+++ Texte de référence

La justice administrative de demain
En novembre 2015, le groupe de travail « Pour la justice administrative de demain » a rendu un rapport de 52 pages, par lequel il a formulé de multiples propositions.
Un certain nombre de ces propositions a été repris par le décret n° 2016-1480 du 2 novembre 2016, dit « JADE». Ses dispositions entreront en vigueur le 1er janvier 2017 et modifieront le code de justice administrative (CJA).
Sans prétendre à l’analyse exhaustive du décret, certaines dispositions de procédure générale peuvent susciter des observations, des interrogations, des critiques.
L’extension du domaine de l’article R 222-1 7° du CJA :
L’article R 222-1 7° du CJA permet le rejet par ordonnance, après l'expiration du délai de recours ou, lorsqu'un mémoire complémentaire a été annoncé, après la production de ce mémoire, des requêtes ne comportant que des moyens de légalité externe manifestement infondés, des moyens irrecevables, des moyens inopérants ou des moyens qui ne sont assortis que de faits manifestement insusceptibles de venir à leur soutien ou ne sont manifestement pas assortis des précisions permettant d'en apprécier le bien-fondé.
Dans le but de « répondre rapidement aux demandes dont l’issue est certaine », le groupe avait proposé une « clarification des possibilités de rejet par ordonnance » actuellement prévues à l’article R 222-1 7° CJA.
En réalité, sous couvert de « clarification », c’était bien d’une extension du domaine de l’article R 222-1 7° qu’il s’agissait, en donnant toute latitude au juge de rejeter par ordonnance les requêtes qu’il estimerait « manifestement infondées », et ce, « sans qu’il soit nécessaire de préciser pourquoi », autrement dit, sans motivation ...

++++++
+++ Lignes de données

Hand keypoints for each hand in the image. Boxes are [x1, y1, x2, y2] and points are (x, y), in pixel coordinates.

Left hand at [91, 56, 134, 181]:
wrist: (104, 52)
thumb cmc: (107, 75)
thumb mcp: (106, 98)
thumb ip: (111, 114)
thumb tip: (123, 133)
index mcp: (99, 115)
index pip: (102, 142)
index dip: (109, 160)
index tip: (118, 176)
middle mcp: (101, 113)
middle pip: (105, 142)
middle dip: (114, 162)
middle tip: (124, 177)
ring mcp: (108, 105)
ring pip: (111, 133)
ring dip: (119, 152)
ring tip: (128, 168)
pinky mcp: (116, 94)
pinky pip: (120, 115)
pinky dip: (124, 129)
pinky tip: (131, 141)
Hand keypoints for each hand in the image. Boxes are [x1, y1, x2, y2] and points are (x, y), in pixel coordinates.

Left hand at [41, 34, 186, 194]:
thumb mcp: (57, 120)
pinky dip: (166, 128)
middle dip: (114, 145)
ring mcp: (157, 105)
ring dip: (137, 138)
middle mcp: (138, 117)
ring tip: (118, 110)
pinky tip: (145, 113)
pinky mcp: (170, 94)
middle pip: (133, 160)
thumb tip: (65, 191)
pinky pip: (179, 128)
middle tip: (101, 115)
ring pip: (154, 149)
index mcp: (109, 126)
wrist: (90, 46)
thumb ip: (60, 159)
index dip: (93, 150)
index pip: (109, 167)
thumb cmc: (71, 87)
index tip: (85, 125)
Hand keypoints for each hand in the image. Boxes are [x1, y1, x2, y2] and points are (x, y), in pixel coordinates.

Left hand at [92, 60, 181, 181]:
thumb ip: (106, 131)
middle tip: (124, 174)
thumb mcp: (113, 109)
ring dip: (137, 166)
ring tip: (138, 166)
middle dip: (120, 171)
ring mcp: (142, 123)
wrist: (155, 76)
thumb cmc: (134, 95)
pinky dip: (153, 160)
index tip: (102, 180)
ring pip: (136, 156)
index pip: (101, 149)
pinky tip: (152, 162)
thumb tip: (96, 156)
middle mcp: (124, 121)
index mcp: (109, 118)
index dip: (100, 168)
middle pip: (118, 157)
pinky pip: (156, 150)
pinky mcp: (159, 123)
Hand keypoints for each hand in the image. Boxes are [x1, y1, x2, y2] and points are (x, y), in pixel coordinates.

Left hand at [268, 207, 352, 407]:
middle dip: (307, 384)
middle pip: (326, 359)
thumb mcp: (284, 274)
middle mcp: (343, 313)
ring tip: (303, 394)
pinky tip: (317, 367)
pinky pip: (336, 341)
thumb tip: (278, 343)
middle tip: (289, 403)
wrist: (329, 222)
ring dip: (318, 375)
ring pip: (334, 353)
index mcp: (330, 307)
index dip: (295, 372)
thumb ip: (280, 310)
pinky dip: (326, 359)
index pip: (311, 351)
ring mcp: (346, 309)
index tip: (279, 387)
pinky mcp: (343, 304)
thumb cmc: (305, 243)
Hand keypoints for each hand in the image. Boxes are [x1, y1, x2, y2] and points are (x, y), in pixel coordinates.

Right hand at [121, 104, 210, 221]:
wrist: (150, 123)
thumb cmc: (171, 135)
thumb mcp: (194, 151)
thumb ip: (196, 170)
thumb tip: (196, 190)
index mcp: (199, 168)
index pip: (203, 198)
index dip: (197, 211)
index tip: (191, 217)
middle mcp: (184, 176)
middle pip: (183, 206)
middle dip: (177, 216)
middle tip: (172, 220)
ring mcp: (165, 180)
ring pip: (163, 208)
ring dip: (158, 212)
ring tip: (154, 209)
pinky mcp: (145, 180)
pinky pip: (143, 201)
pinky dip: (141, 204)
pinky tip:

++++++

### Exercices
(A) Dans le texte sur la justice administrative, relevez toutes les catégories de moyens qui, lorsqu'une requête ne comporte qu'elles, permettent son rejet par ordonnance selon l'article R 222-1 7° du CJA.
(B) Condensez en une seule phrase le paragraphe du texte sur la justice administrative qui commence par « Un certain nombre de ces propositions », sans en perdre les faits principaux.
(C) Poursuivez s'il vous plaît le texte sur la justice administrative à partir de son dernier passage.

### Corrigés ci-dessous
(A)
- des moyens de légalité externe manifestement infondés
- des moyens irrecevables
- des moyens inopérants
- des moyens qui ne sont assortis que de faits manifestement insusceptibles de venir à leur soutien
- des moyens qui ne sont manifestement pas assortis des précisions permettant d'en apprécier le bien-fondé

(B) Le décret n° 2016-1480 du 2 novembre 2016, dit « JADE », reprend une partie de ces propositions et modifiera le code de justice administrative (CJA) à partir du 1er janvier 2017.

(C)
Il importe de préciser que les syndicats de magistrats administratifs ont exprimé leur opposition à l’extension du champ de ces ordonnances.
En définitive, l’article 3 3° a limité cette extension à la seule procédure d’appel, hormis les requêtes relevant d’une série (art. R 222-1 6°) à l’égard desquelles l’ordonnance de rejet est rendue en premier et dernier ressort (art.29 2°du décret).
A ce sujet, le professeur Christian Atias écrivait : « … la cause est entendue lorsqu’il faut plaider contre le sens couramment donné à la loi invoquée en de telles circonstances, elle est perdue d’avance, avant tout jugement (…) Un juriste ne peut raisonner ainsi. Il sait que bien des causes qui paraissaient perdues ont été l’occasion de changements de l’état admis du droit, de revirements notamment… » (La revanche des causes perdues, recueil Dalloz 2006 p. 3004)
La décision préalable obligatoire :
Sous couvert de « renforcer les conditions d’accès au juge », le groupe proposait tout d’abord de supprimer l’exception à la règle de la décision préalable en matière de dommages de travaux publics, mais aussi de revenir sur la jurisprudence qui permet la régularisation en cours d’instance.
Ces propositions ont été suivies (art. 10 du décret), la requête qui tend au paiement d’une somme d’argent n’étant recevable qu’après la décision de l’administration sur la demande préalable.
On voit mal cependant en quoi exiger dans les litiges indemnitaires, que la décision de rejet de l’administration soit préalable à la saisine de la juridiction, simplifiera l’accès au juge :
Dans le cas où le requérant saisira directement le juge sans avoir observé cette formalité, il devra attendre (faute de s’en apercevoir tout seul) que l’adversaire soulève la difficulté et que le juge déclare la requête irrecevable (ce qu’il ne pouvait pas faire d’office, le moyen n’étant pas d’ordre public).
Sous réserve de l’acquisition de la déchéance quadriennale, le requérant devra alors adresser sa demande préalable à l’administration, attendre le cas échéant un rejet tacite, puis déposer une nouvelle requête.
Multiplication des actes de procédure, perte de temps…
Il est vraiment regrettable de revenir sur cette jurisprudence qui a toujours évolué vers plus de souplesse dans l’appréciation de la liaison du contentieux !
Le référé provision, qui n’est pas assujetti à l’obligation de réclamation préalable, sera sans doute la voie à privilégier.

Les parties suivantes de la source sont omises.